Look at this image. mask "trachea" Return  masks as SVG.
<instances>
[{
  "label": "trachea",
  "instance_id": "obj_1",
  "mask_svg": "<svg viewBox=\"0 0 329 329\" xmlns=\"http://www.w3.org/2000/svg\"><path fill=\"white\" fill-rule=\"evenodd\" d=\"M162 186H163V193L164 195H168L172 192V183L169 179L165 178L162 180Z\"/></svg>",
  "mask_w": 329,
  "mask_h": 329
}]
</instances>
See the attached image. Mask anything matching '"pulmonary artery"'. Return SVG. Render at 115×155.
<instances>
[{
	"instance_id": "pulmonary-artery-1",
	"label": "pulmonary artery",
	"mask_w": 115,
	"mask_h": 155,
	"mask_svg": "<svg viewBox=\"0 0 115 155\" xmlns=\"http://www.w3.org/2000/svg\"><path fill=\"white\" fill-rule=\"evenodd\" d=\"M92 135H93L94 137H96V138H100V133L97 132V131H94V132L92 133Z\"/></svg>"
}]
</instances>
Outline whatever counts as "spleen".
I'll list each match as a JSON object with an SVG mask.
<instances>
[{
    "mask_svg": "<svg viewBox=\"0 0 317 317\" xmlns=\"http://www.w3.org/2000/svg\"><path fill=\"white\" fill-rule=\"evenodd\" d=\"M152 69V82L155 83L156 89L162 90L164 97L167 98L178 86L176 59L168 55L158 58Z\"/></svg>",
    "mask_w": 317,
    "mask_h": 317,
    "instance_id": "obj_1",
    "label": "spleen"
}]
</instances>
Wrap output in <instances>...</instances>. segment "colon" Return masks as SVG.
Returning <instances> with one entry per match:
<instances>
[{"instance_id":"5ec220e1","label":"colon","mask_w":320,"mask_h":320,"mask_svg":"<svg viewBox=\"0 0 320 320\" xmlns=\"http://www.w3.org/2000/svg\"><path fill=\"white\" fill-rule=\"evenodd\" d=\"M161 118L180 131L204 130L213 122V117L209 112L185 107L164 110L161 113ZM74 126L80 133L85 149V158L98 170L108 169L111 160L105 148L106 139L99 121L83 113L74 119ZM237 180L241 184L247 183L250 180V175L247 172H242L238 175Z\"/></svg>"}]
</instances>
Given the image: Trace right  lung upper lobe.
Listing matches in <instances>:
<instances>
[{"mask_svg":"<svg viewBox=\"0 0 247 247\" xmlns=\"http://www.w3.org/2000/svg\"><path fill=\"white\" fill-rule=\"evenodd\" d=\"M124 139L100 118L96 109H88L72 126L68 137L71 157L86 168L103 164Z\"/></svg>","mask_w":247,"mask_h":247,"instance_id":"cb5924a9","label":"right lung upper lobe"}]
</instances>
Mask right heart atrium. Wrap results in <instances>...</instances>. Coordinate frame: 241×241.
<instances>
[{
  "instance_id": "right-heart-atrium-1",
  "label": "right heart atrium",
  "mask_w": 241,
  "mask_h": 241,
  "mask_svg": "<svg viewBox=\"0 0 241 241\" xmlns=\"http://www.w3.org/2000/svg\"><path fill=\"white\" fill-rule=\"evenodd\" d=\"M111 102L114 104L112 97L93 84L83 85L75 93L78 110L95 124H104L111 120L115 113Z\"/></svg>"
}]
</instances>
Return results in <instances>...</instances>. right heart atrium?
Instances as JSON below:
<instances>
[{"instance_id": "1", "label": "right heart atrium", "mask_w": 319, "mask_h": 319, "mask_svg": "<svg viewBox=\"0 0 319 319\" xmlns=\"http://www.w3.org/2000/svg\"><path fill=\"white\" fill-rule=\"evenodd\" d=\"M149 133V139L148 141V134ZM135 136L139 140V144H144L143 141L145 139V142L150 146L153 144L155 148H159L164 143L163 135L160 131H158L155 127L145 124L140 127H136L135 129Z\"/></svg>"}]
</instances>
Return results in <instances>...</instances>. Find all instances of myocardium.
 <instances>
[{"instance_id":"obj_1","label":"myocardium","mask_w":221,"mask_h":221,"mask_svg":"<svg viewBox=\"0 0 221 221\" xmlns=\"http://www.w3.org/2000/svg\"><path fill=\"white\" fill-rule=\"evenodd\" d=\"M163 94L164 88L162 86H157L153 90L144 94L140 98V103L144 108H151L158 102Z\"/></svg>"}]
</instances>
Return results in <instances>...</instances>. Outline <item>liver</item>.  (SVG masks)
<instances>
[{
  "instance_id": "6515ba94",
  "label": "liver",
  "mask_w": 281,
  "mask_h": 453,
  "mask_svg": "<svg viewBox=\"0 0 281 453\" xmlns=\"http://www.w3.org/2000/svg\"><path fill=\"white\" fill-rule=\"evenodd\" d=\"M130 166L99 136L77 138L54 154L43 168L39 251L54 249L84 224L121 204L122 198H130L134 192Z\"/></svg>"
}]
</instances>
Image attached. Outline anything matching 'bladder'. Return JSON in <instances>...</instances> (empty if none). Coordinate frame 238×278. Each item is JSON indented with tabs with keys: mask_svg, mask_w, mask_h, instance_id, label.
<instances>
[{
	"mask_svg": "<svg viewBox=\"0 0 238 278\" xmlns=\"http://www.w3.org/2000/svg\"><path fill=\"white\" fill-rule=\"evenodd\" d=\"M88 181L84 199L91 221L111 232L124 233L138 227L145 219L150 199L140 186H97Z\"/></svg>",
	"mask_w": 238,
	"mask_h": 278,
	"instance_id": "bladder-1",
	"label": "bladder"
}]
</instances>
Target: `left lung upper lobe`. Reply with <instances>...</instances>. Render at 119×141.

--- --- ---

**TASK BRIEF**
Convert the rows above into a numbered list, omitting any blank lines.

**RESPONSE FOR THIS EXERCISE**
1. Look at this image. mask "trachea" Return  masks as SVG.
2. <instances>
3. [{
4.   "label": "trachea",
5.   "instance_id": "obj_1",
6.   "mask_svg": "<svg viewBox=\"0 0 329 329\" xmlns=\"http://www.w3.org/2000/svg\"><path fill=\"white\" fill-rule=\"evenodd\" d=\"M162 186H163V193L164 195H168L172 192V183L169 179L165 178L162 180Z\"/></svg>",
7.   "mask_w": 329,
8.   "mask_h": 329
9. }]
10. </instances>
11. See the attached image. Mask anything matching '"pulmonary artery"'. Return SVG. Render at 115×155.
12. <instances>
13. [{
14. 	"instance_id": "pulmonary-artery-1",
15. 	"label": "pulmonary artery",
16. 	"mask_w": 115,
17. 	"mask_h": 155,
18. 	"mask_svg": "<svg viewBox=\"0 0 115 155\" xmlns=\"http://www.w3.org/2000/svg\"><path fill=\"white\" fill-rule=\"evenodd\" d=\"M92 135H93L94 137H96V138H100V133L97 132V131H94V132L92 133Z\"/></svg>"
19. }]
20. </instances>
21. Outline whatever counts as "spleen".
22. I'll list each match as a JSON object with an SVG mask.
23. <instances>
24. [{
25.     "mask_svg": "<svg viewBox=\"0 0 317 317\" xmlns=\"http://www.w3.org/2000/svg\"><path fill=\"white\" fill-rule=\"evenodd\" d=\"M152 69V82L155 83L156 89L162 90L164 97L167 98L178 86L176 59L168 55L158 58Z\"/></svg>",
26.     "mask_w": 317,
27.     "mask_h": 317,
28.     "instance_id": "obj_1",
29.     "label": "spleen"
30. }]
31. </instances>
32. Wrap output in <instances>...</instances>. segment "colon" Return masks as SVG.
33. Returning <instances> with one entry per match:
34. <instances>
35. [{"instance_id":"5ec220e1","label":"colon","mask_w":320,"mask_h":320,"mask_svg":"<svg viewBox=\"0 0 320 320\" xmlns=\"http://www.w3.org/2000/svg\"><path fill=\"white\" fill-rule=\"evenodd\" d=\"M161 118L180 131L204 130L213 122V117L209 112L185 107L164 110L161 113ZM74 126L80 133L85 149V158L98 170L108 169L111 160L105 148L106 139L99 121L83 113L74 119ZM237 180L241 184L247 183L250 180V175L247 172H242L238 175Z\"/></svg>"}]
36. </instances>
37. Given the image: Trace right  lung upper lobe.
38. Listing matches in <instances>:
39. <instances>
40. [{"mask_svg":"<svg viewBox=\"0 0 247 247\" xmlns=\"http://www.w3.org/2000/svg\"><path fill=\"white\" fill-rule=\"evenodd\" d=\"M124 139L100 118L96 109H88L72 126L68 137L71 157L86 168L103 164Z\"/></svg>","mask_w":247,"mask_h":247,"instance_id":"cb5924a9","label":"right lung upper lobe"}]
41. </instances>
42. Mask right heart atrium. Wrap results in <instances>...</instances>. Coordinate frame: 241×241.
43. <instances>
44. [{
45.   "instance_id": "right-heart-atrium-1",
46.   "label": "right heart atrium",
47.   "mask_w": 241,
48.   "mask_h": 241,
49.   "mask_svg": "<svg viewBox=\"0 0 241 241\" xmlns=\"http://www.w3.org/2000/svg\"><path fill=\"white\" fill-rule=\"evenodd\" d=\"M111 102L114 104L112 97L93 84L83 85L75 93L78 110L95 124H104L111 120L115 113Z\"/></svg>"
50. }]
51. </instances>
52. Return results in <instances>...</instances>. right heart atrium?
53. Instances as JSON below:
54. <instances>
55. [{"instance_id": "1", "label": "right heart atrium", "mask_w": 319, "mask_h": 319, "mask_svg": "<svg viewBox=\"0 0 319 319\" xmlns=\"http://www.w3.org/2000/svg\"><path fill=\"white\" fill-rule=\"evenodd\" d=\"M149 133V139L148 141V134ZM135 136L139 140V144H144L143 141L145 139V142L150 146L153 144L155 148H159L164 143L163 135L160 131H158L155 127L145 124L140 127H136L135 129Z\"/></svg>"}]
56. </instances>
57. Return results in <instances>...</instances>. Find all instances of myocardium.
58.  <instances>
59. [{"instance_id":"obj_1","label":"myocardium","mask_w":221,"mask_h":221,"mask_svg":"<svg viewBox=\"0 0 221 221\" xmlns=\"http://www.w3.org/2000/svg\"><path fill=\"white\" fill-rule=\"evenodd\" d=\"M163 94L164 88L162 86H157L153 90L144 94L140 98V103L144 108H151L158 102Z\"/></svg>"}]
60. </instances>
61. Return results in <instances>...</instances>. Outline <item>liver</item>.  (SVG masks)
62. <instances>
63. [{
64.   "instance_id": "6515ba94",
65.   "label": "liver",
66.   "mask_w": 281,
67.   "mask_h": 453,
68.   "mask_svg": "<svg viewBox=\"0 0 281 453\" xmlns=\"http://www.w3.org/2000/svg\"><path fill=\"white\" fill-rule=\"evenodd\" d=\"M130 166L99 136L77 138L54 154L43 168L39 251L54 249L84 224L121 204L122 198H130L134 192Z\"/></svg>"
69. }]
70. </instances>
71. Image attached. Outline anything matching 'bladder'. Return JSON in <instances>...</instances> (empty if none). Coordinate frame 238×278. Each item is JSON indented with tabs with keys: mask_svg, mask_w, mask_h, instance_id, label.
72. <instances>
73. [{
74. 	"mask_svg": "<svg viewBox=\"0 0 238 278\" xmlns=\"http://www.w3.org/2000/svg\"><path fill=\"white\" fill-rule=\"evenodd\" d=\"M88 181L84 199L91 221L111 232L124 233L138 227L145 219L150 199L140 186H97Z\"/></svg>",
75. 	"mask_w": 238,
76. 	"mask_h": 278,
77. 	"instance_id": "bladder-1",
78. 	"label": "bladder"
79. }]
80. </instances>
81. Target: `left lung upper lobe`. Reply with <instances>...</instances>. Render at 119×141.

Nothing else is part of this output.